The year 2010 has been special to me as well in various ways. Most of the people who know me and are reading this post might have thought one or two reasons and are smiling already. One of the most important events for me was the start of blogging. As a blogger, I understood it is quite difficult to write continuously as we tend to get drained of ideas pretty soon and has to back up our knowledge with continuous reading, thus it is a cyclic process. The best moment for my blogs was the post City of Joy as it actually increased my reader base over night. There is one thing I have always experienced that as an individual we like making fun on a lot of things, but we haven’t really learned to take a joke on ourselves. We are growing and I guess by next decade we will learn that as well. However, City of Joy actually led to the popularity of the other posts which went unnoticed earlier.

Taking on 2010 again, this year has been exceptional as far as NEWS is concerned. The year gave a lot of material to the news channels to air the BREAKING reports throughout the year. We had Sachin making the first double ton in One dayers, Sachin again making 50 test tons, Saina Nehwal winning Badminton tournaments on a regular streak, Sania marrying Shoaib, Kalmadi cashing CWG, A Raja giving away 2G spectrum for peanuts, Neera radia a proper political lobbyist, Apple becoming cheaper then onions once again, Assagne being charged for leaking out truths, Lord Ram finally getting a place to settle down, Trains schedule changing because we cannot do anything to suppress the Maoists activities at night, etc.

We complain about a lot of things, that’s human nature and we cannot change it. As per one of my great philosopher friend as an individual we love to procrastinate. We are unsatisfied and will always remain to be, if everything listed above were not there for whole year we would have found out our own reasons to be unhappy (This applies to me and my philosopher friend as well). In this modern age of communication where we have innumerable mediums of information exchange and the velocity of information travelling is very high. The faster an information travel, the quicker it distorts and the residual damage increases exponentially. I am not vouching for the fact that whatever corruption and malpractices have been reported are false, but the inferences we draw and the time frame for which we have our reaction is wrong for sure. As an audience we have a very short memory, it is like a RAM which erases every opinion and inferences the moment we have a new piece of information. I still remember when AIIMS students and staff were on strike in 2006 and the NEWS was over night replaced by Rahul Mahajan’s drug overdose case and after few days people forgot that there was any strike.

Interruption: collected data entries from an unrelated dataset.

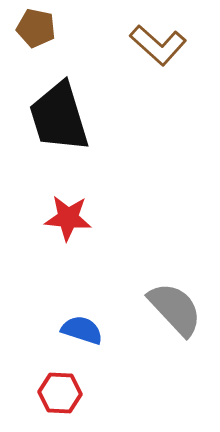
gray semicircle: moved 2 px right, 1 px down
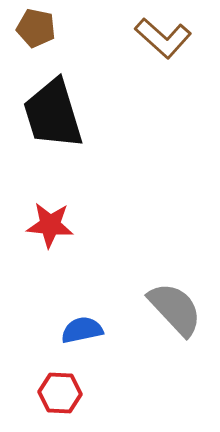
brown L-shape: moved 5 px right, 7 px up
black trapezoid: moved 6 px left, 3 px up
red star: moved 18 px left, 7 px down
blue semicircle: rotated 30 degrees counterclockwise
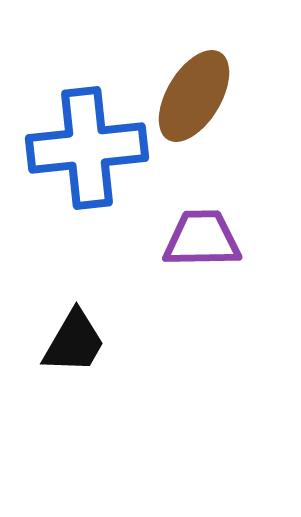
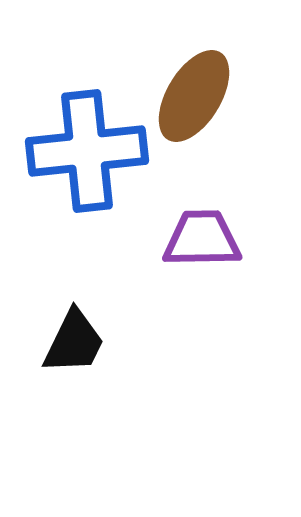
blue cross: moved 3 px down
black trapezoid: rotated 4 degrees counterclockwise
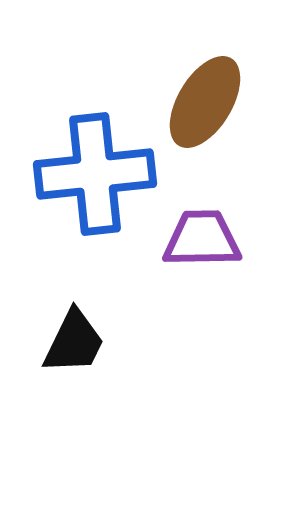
brown ellipse: moved 11 px right, 6 px down
blue cross: moved 8 px right, 23 px down
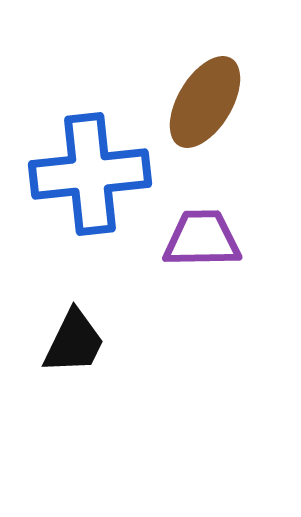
blue cross: moved 5 px left
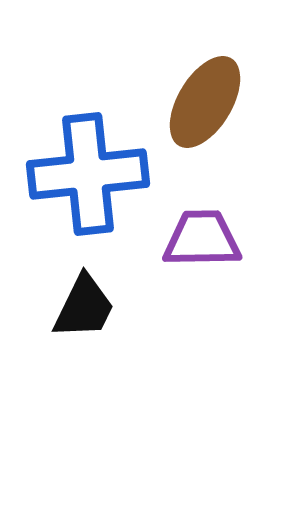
blue cross: moved 2 px left
black trapezoid: moved 10 px right, 35 px up
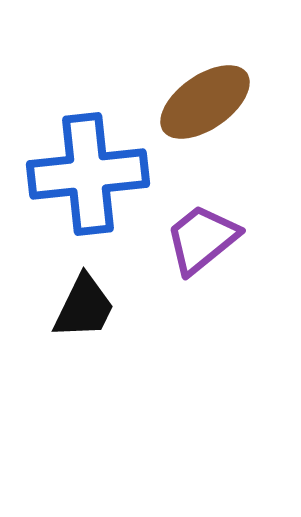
brown ellipse: rotated 24 degrees clockwise
purple trapezoid: rotated 38 degrees counterclockwise
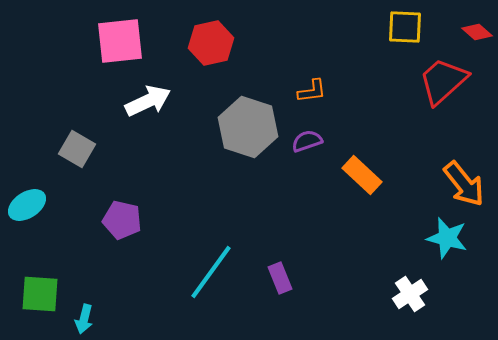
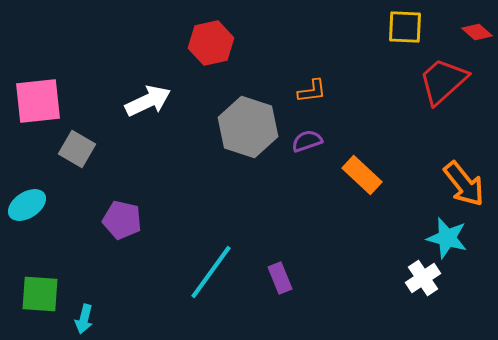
pink square: moved 82 px left, 60 px down
white cross: moved 13 px right, 16 px up
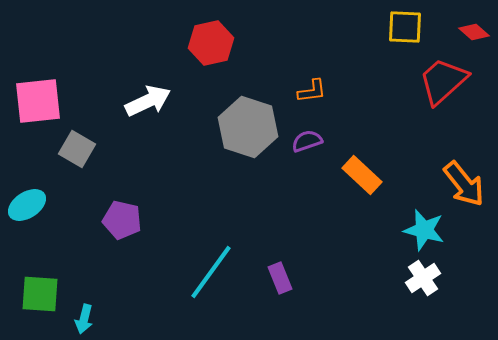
red diamond: moved 3 px left
cyan star: moved 23 px left, 8 px up
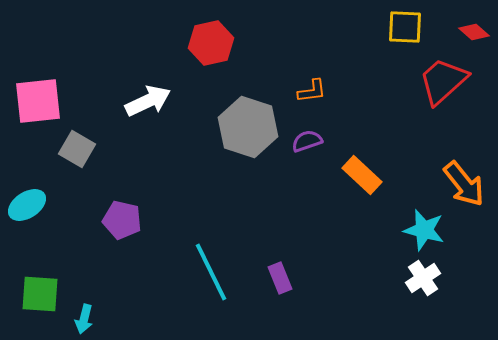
cyan line: rotated 62 degrees counterclockwise
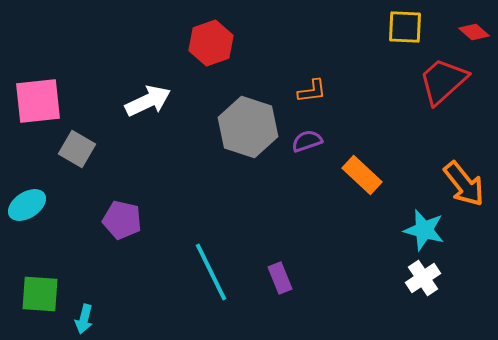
red hexagon: rotated 6 degrees counterclockwise
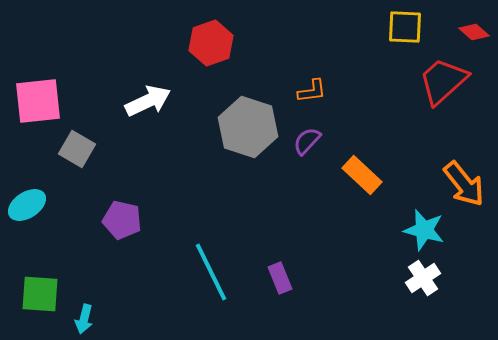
purple semicircle: rotated 28 degrees counterclockwise
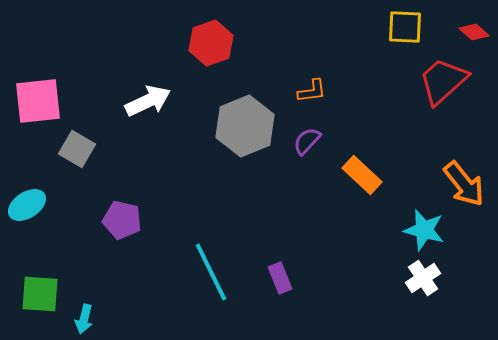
gray hexagon: moved 3 px left, 1 px up; rotated 20 degrees clockwise
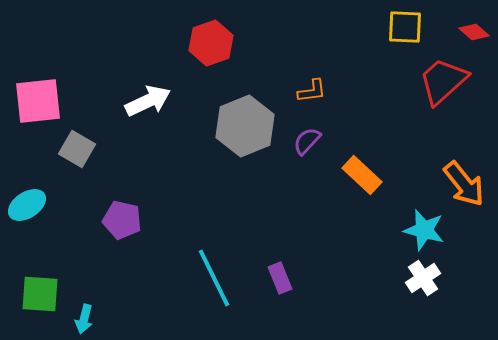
cyan line: moved 3 px right, 6 px down
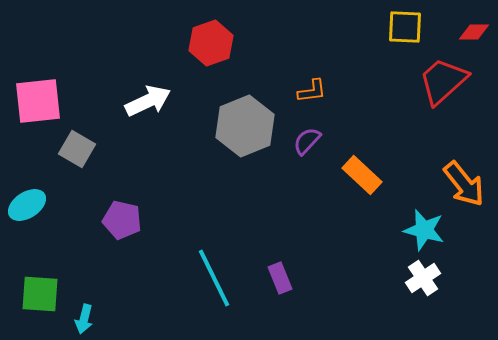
red diamond: rotated 40 degrees counterclockwise
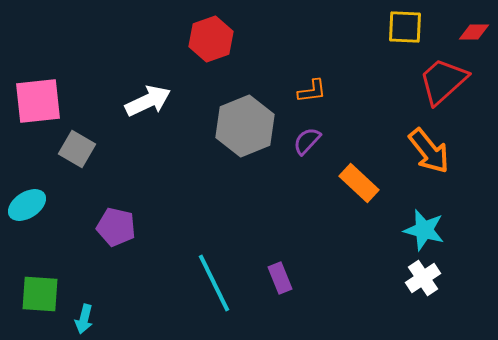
red hexagon: moved 4 px up
orange rectangle: moved 3 px left, 8 px down
orange arrow: moved 35 px left, 33 px up
purple pentagon: moved 6 px left, 7 px down
cyan line: moved 5 px down
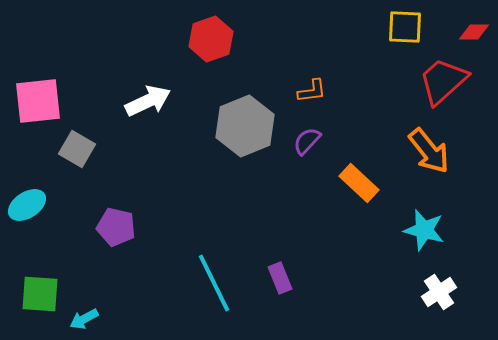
white cross: moved 16 px right, 14 px down
cyan arrow: rotated 48 degrees clockwise
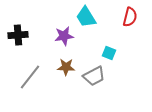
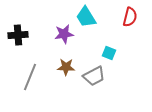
purple star: moved 2 px up
gray line: rotated 16 degrees counterclockwise
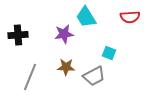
red semicircle: rotated 72 degrees clockwise
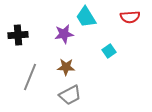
cyan square: moved 2 px up; rotated 32 degrees clockwise
gray trapezoid: moved 24 px left, 19 px down
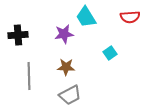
cyan square: moved 1 px right, 2 px down
gray line: moved 1 px left, 1 px up; rotated 24 degrees counterclockwise
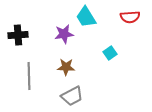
gray trapezoid: moved 2 px right, 1 px down
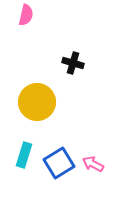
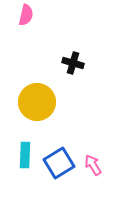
cyan rectangle: moved 1 px right; rotated 15 degrees counterclockwise
pink arrow: moved 1 px down; rotated 30 degrees clockwise
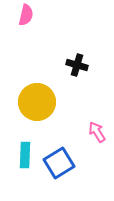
black cross: moved 4 px right, 2 px down
pink arrow: moved 4 px right, 33 px up
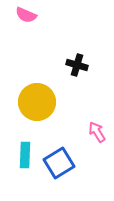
pink semicircle: rotated 100 degrees clockwise
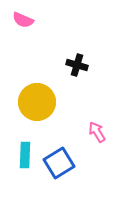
pink semicircle: moved 3 px left, 5 px down
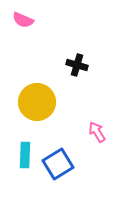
blue square: moved 1 px left, 1 px down
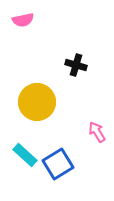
pink semicircle: rotated 35 degrees counterclockwise
black cross: moved 1 px left
cyan rectangle: rotated 50 degrees counterclockwise
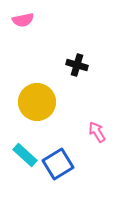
black cross: moved 1 px right
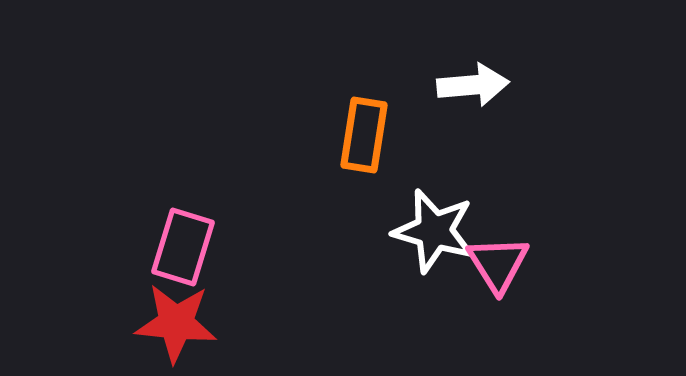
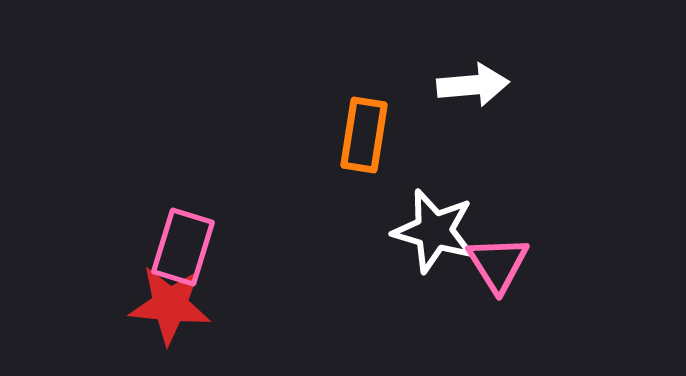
red star: moved 6 px left, 18 px up
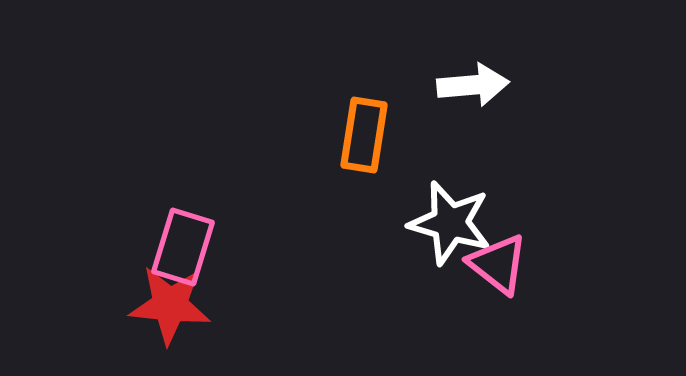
white star: moved 16 px right, 8 px up
pink triangle: rotated 20 degrees counterclockwise
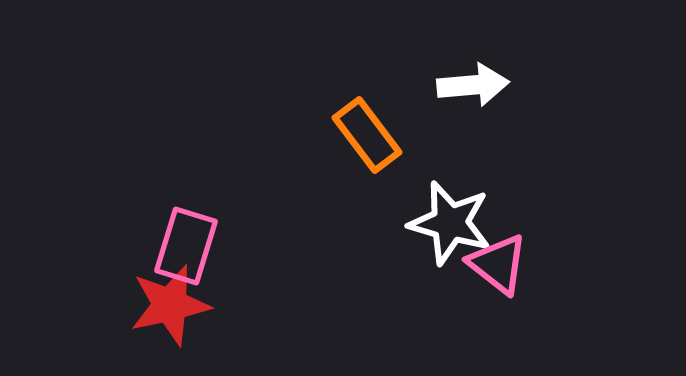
orange rectangle: moved 3 px right; rotated 46 degrees counterclockwise
pink rectangle: moved 3 px right, 1 px up
red star: rotated 18 degrees counterclockwise
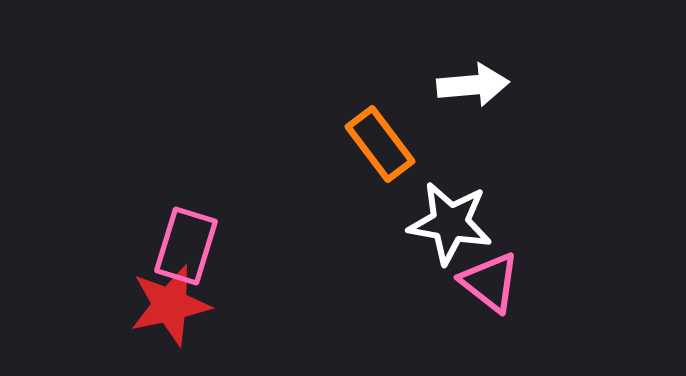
orange rectangle: moved 13 px right, 9 px down
white star: rotated 6 degrees counterclockwise
pink triangle: moved 8 px left, 18 px down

Cheers for all of us for all the good NEWS of 2010 and a little bit of introspection for all the mishaps. Whenever a corruption is reported there is a lot of buzz around it and Media goes on a spree of debates with expert panels, which is actually food for the common ma’s thought. I do not hold anything against any working class of the society, but do you really think that people from entertainment industry or advertising or corporate are qualified enough to share an unbiased opinion. On a very different context, we always blame the politicians and the political outfits for all the forgeries, scam and scandals. Do you really think they have enough brain to pull out such heists or they have a huge chain of bureaucrats, officers, lobbyists and a trail of people which are never spoken of?

To conclude I am still not supporting any parties involved in the crime neither I am being judgmental for any one of them. It is just a question to ask ourselves, are we really this stupid that we cannot see it happening around us until one day it airs on National television or overcrowd facebook and twitter.
Just hold a breath before the year ends and think a li’l.